▶ About this exercise: First find the line with "Which oriented 3D" in the entries below, then set down exactly every line through the line with "1) stack of", that line included.

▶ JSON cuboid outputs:
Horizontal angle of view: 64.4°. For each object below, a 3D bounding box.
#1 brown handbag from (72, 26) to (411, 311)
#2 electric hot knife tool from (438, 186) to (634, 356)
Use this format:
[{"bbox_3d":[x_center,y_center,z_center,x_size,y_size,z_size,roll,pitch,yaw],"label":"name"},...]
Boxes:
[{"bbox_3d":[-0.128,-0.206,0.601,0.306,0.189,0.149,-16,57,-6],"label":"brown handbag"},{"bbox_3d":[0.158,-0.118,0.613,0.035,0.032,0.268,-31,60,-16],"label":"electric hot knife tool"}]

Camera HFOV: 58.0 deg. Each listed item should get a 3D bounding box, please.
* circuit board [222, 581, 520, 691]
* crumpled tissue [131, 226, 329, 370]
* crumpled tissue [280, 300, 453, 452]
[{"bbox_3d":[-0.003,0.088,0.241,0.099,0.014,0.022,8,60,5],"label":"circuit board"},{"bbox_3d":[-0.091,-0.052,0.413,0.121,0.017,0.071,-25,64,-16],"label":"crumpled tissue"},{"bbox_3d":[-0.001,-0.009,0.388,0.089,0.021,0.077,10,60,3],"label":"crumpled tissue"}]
--
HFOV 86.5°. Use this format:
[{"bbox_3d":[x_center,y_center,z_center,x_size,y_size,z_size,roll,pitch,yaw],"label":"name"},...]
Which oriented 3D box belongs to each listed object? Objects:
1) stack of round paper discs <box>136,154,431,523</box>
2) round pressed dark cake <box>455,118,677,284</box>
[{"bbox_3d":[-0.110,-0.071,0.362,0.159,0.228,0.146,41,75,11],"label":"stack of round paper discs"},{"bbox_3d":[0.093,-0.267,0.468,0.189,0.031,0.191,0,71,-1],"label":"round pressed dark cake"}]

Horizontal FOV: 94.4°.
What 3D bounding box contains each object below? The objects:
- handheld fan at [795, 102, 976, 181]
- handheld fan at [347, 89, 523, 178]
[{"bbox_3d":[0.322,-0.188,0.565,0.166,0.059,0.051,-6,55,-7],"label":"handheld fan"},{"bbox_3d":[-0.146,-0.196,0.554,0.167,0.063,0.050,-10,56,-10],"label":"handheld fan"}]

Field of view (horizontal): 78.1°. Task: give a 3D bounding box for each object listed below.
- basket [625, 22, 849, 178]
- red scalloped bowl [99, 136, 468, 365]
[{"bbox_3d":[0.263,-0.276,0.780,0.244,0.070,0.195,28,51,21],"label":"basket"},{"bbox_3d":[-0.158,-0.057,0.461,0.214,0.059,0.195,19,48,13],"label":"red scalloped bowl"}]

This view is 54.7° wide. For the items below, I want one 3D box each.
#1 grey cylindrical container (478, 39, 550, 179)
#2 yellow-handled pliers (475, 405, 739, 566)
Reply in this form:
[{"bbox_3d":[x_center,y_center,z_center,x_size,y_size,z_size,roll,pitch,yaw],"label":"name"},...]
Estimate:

▶ Response to this exercise:
Which oriented 3D box belongs to each listed object? Objects:
1) stack of round paper discs <box>136,154,431,523</box>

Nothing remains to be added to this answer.